▸ GIVEN DATA:

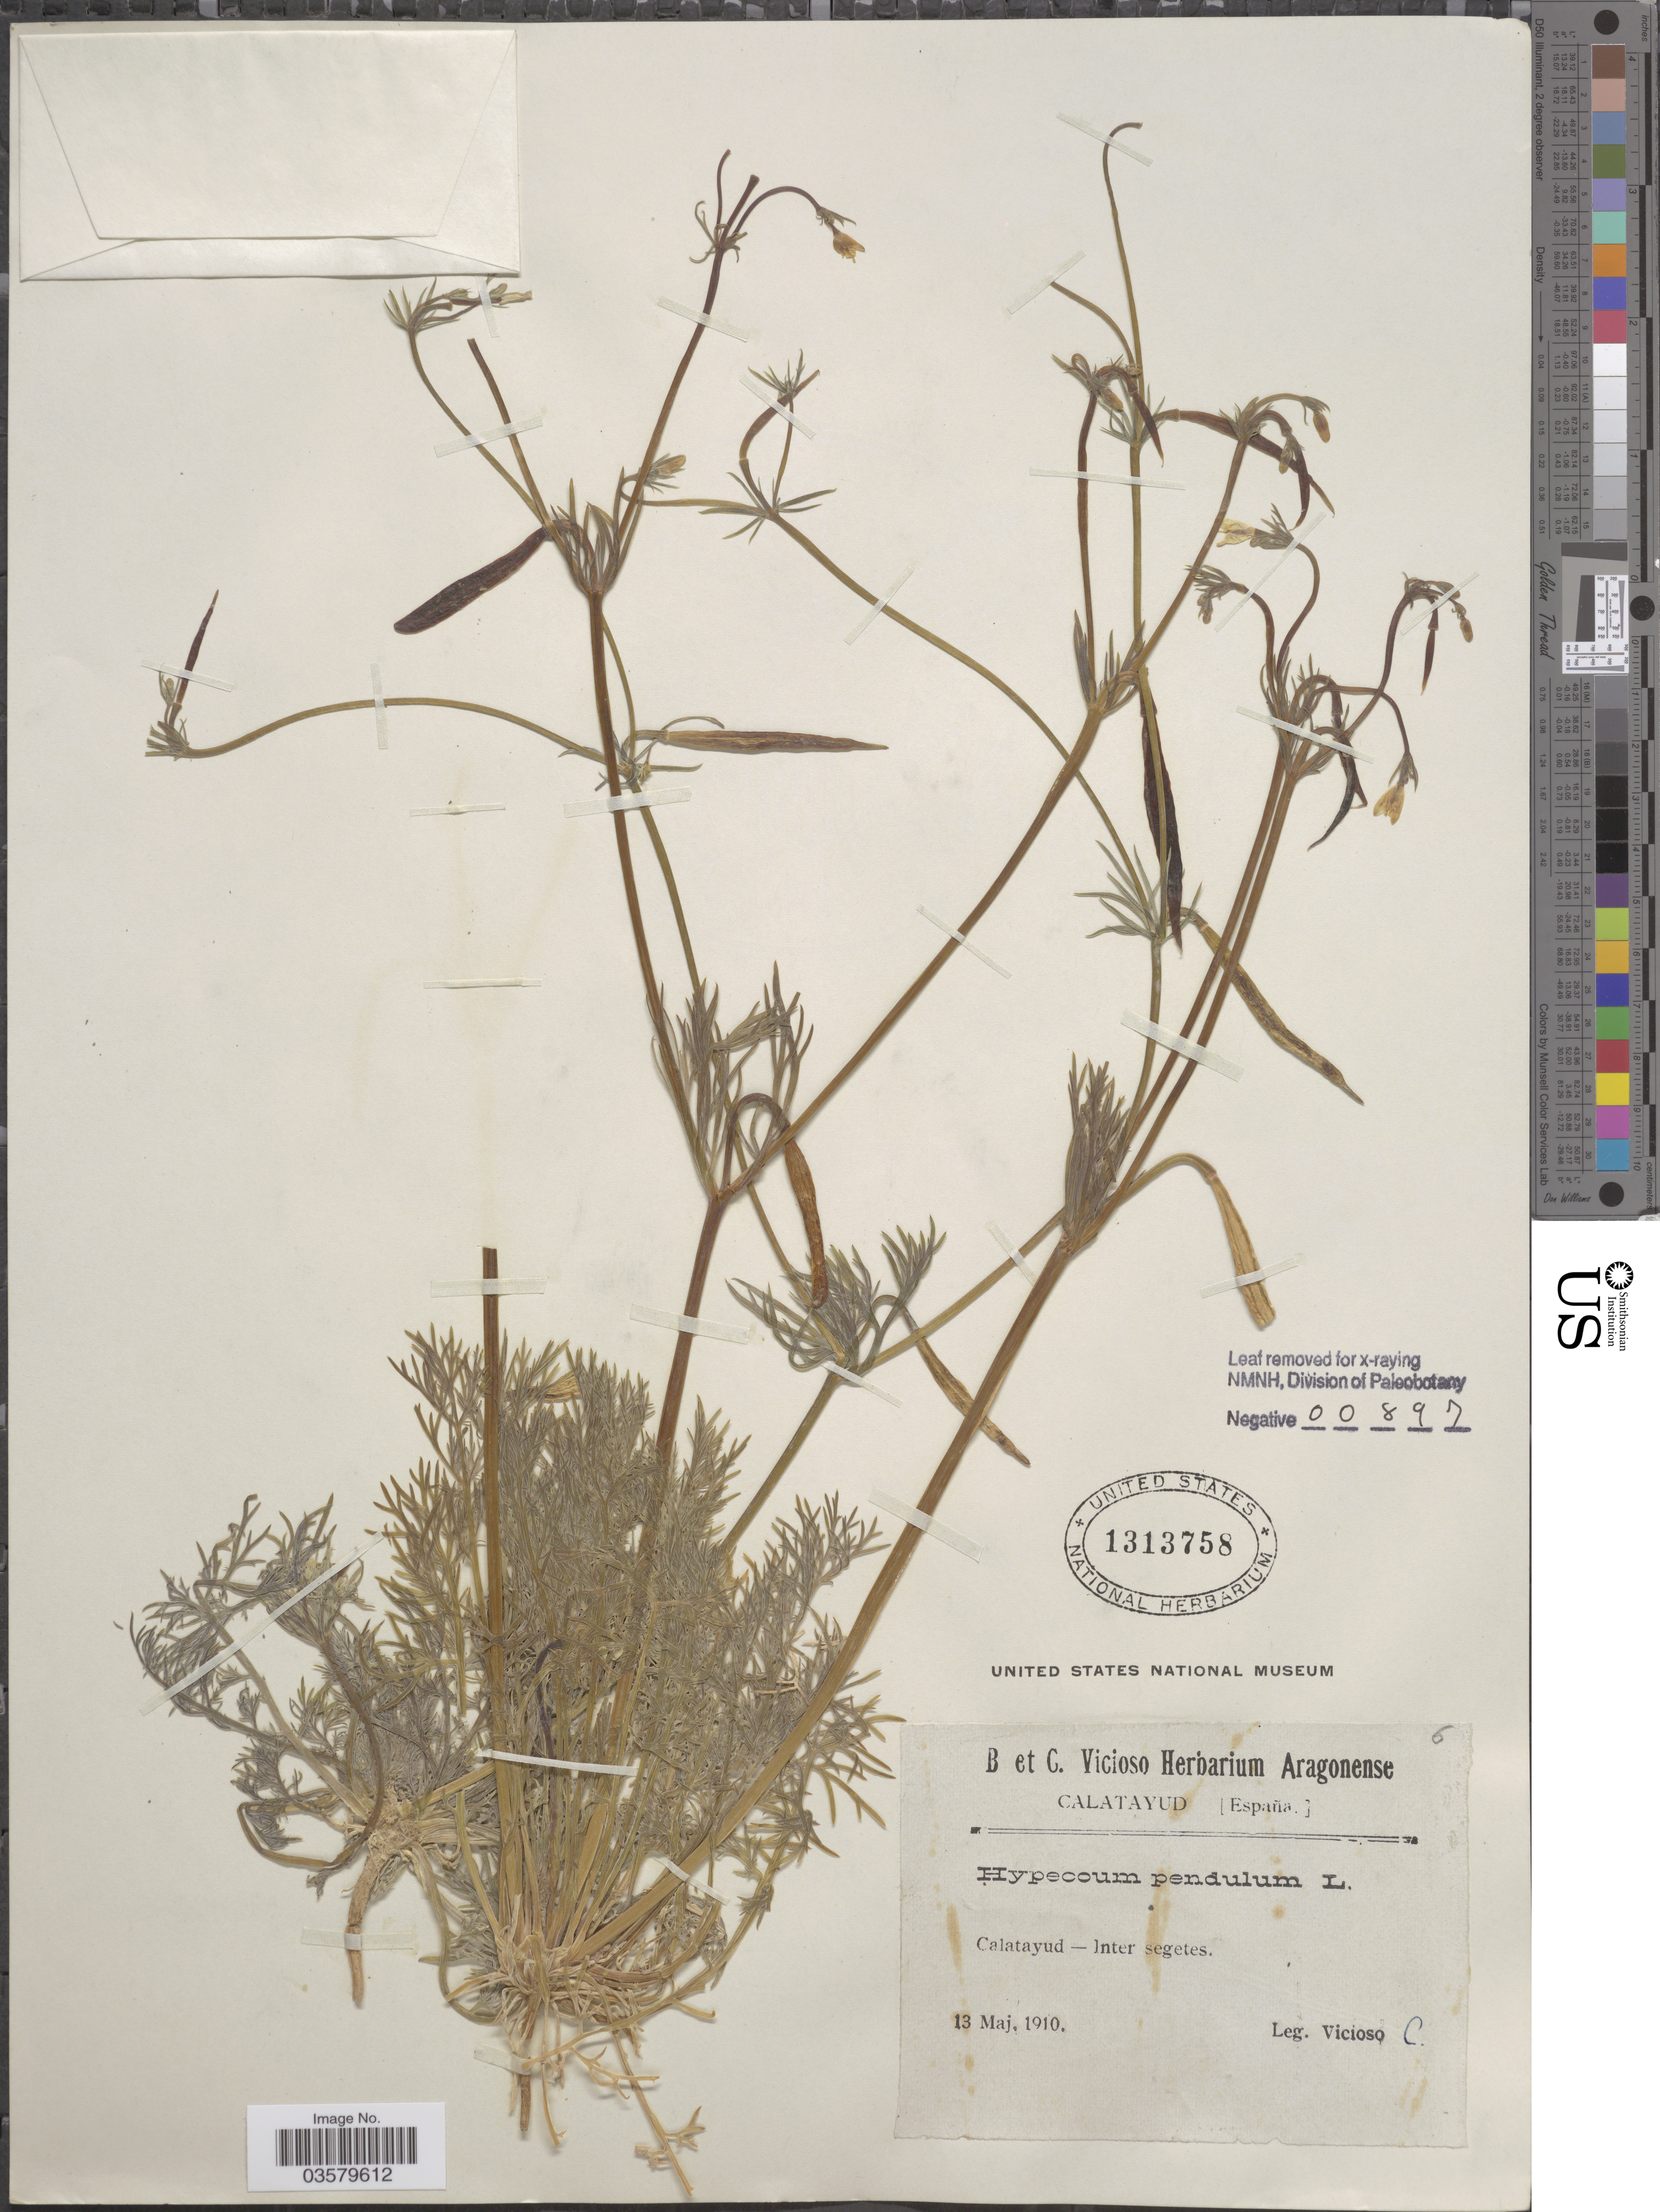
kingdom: Plantae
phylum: Tracheophyta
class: Magnoliopsida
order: Ranunculales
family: Papaveraceae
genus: Hypecoum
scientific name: Hypecoum pendulum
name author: L.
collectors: C. Vicioso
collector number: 6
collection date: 1910-05-13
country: Spain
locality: Calatayud-Inter segetes.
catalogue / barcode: US 1313758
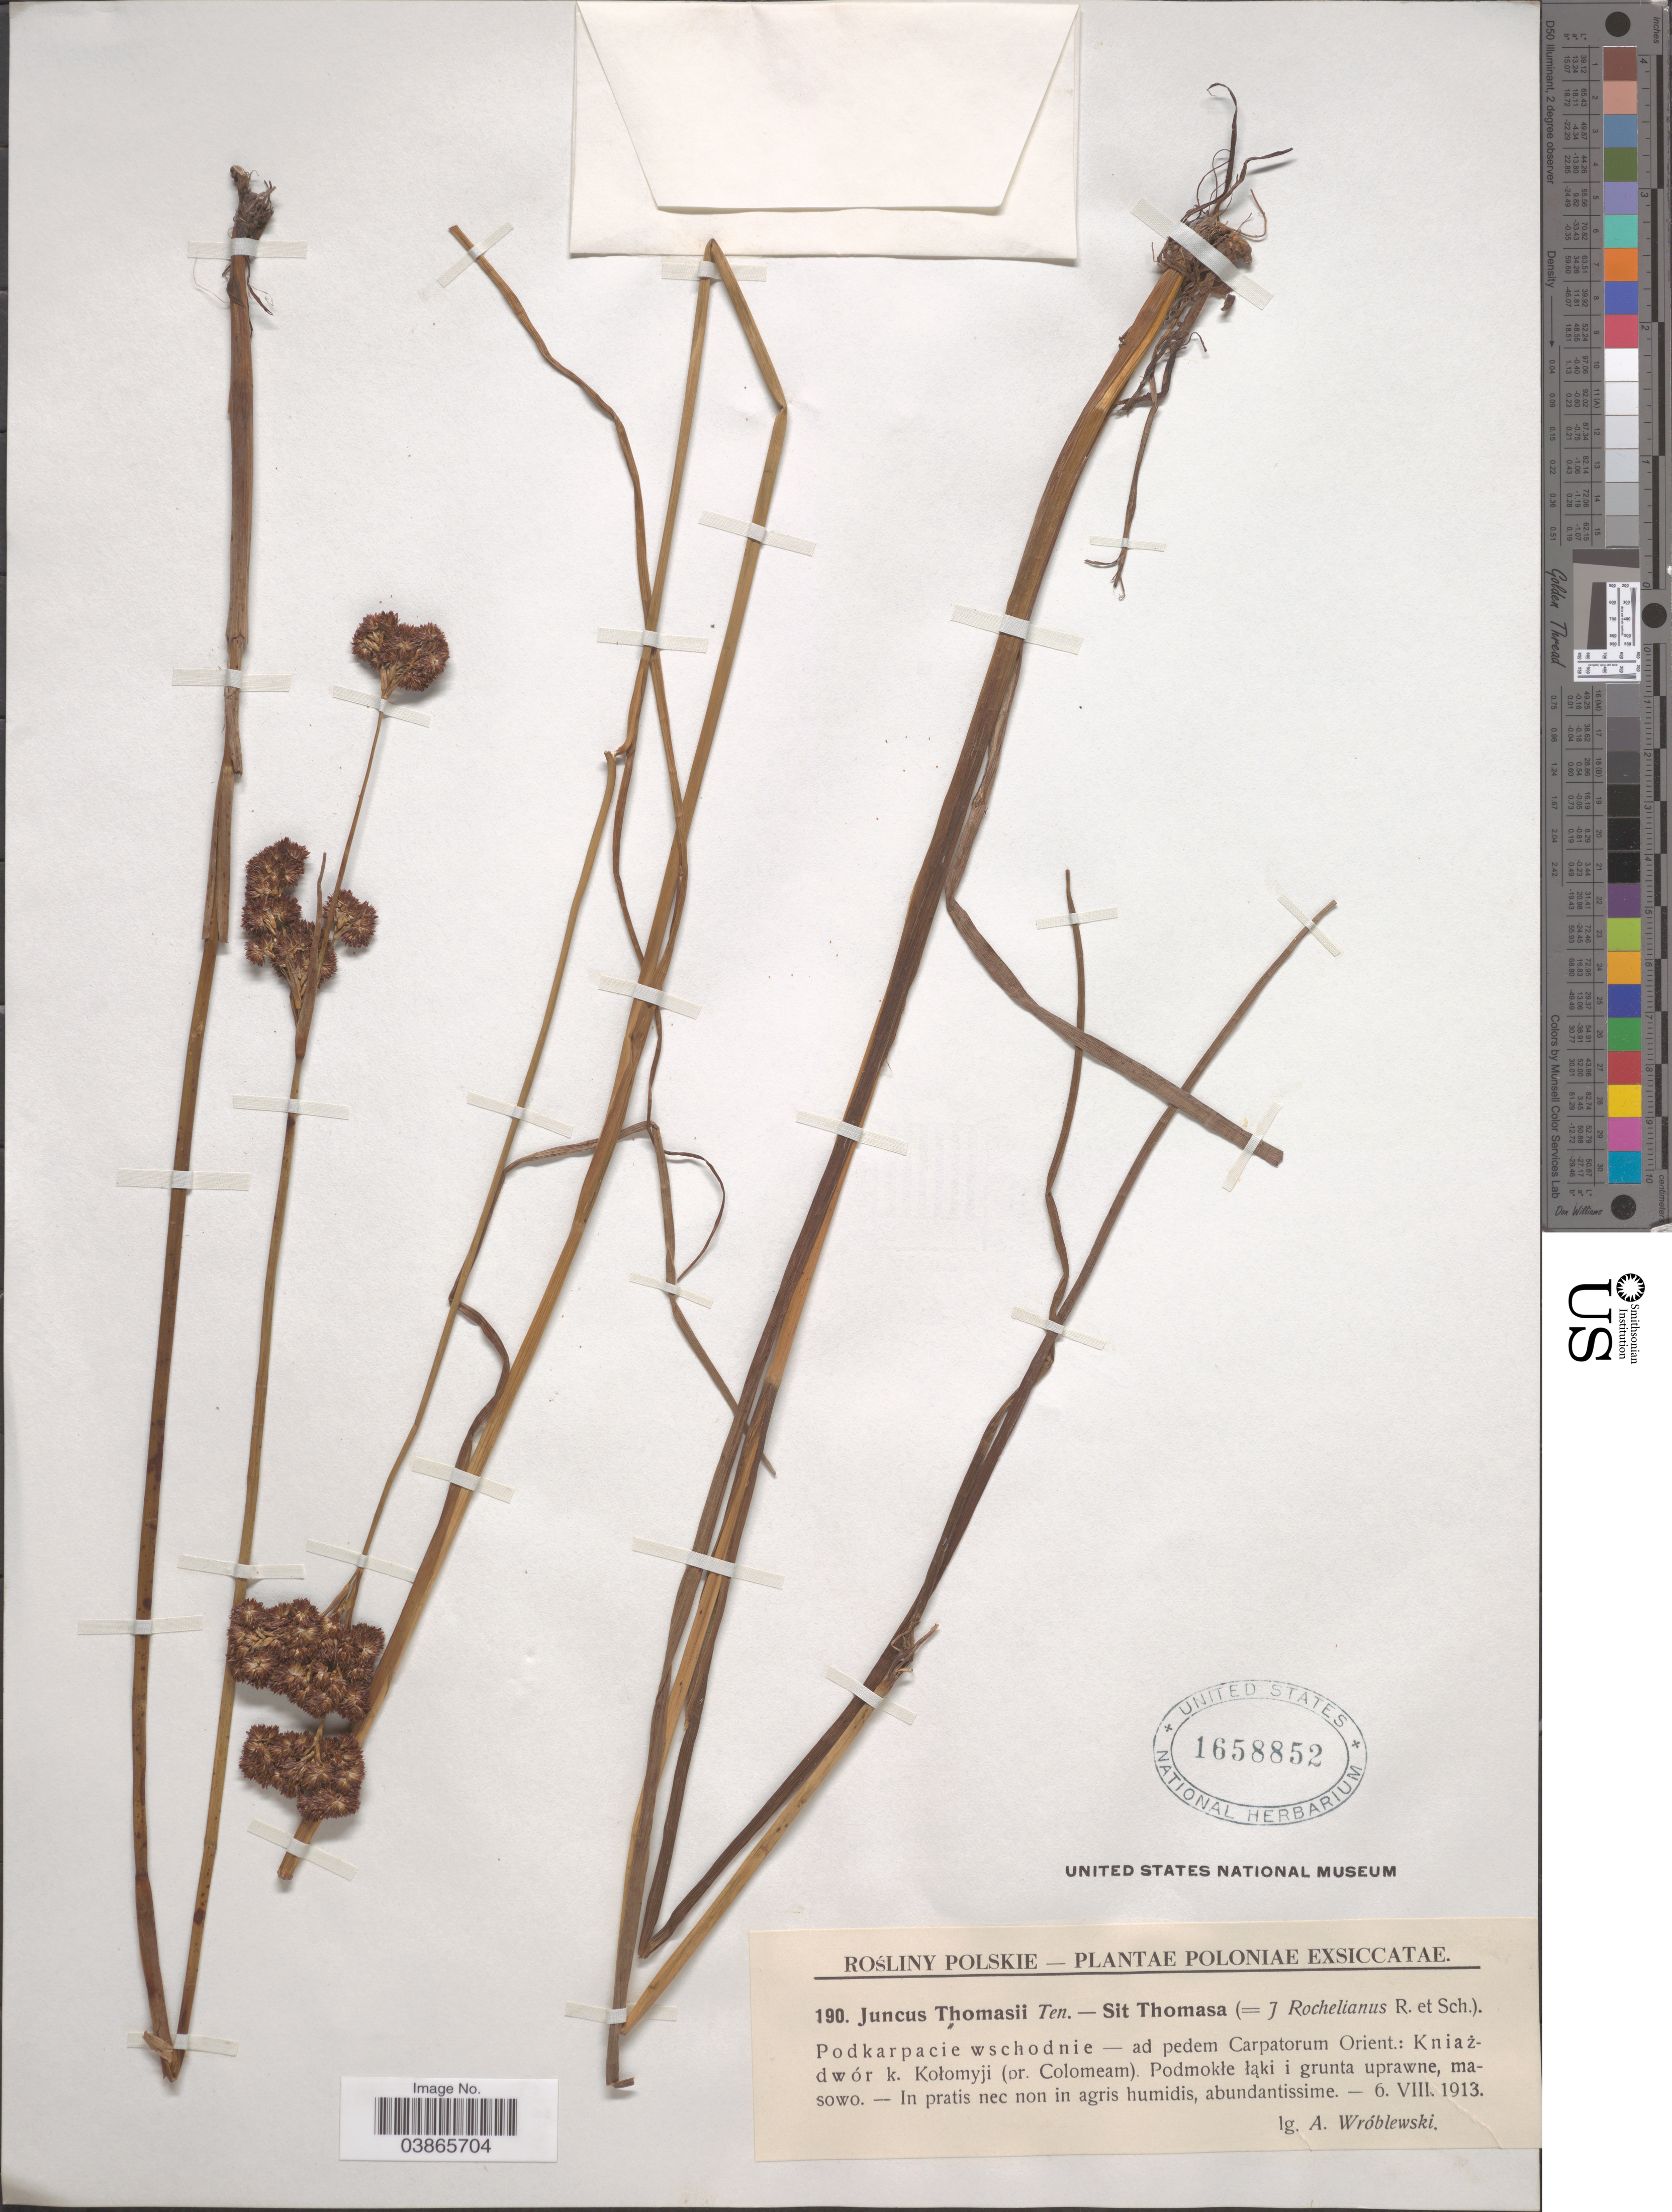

▸ REQUIRED WORK: Could you return every line of the entries above exactly as it appears, leaving out the pictures?

▸ THE ANSWER:
kingdom: Plantae
phylum: Tracheophyta
class: Magnoliopsida
order: Ranunculales
family: Papaveraceae
genus: Hypecoum
scientific name: Hypecoum pendulum
name author: L.
collectors: C. Vicioso
collector number: 6
collection date: 1910-05-13
country: Spain
locality: Calatayud-Inter segetes.
catalogue / barcode: US 1313758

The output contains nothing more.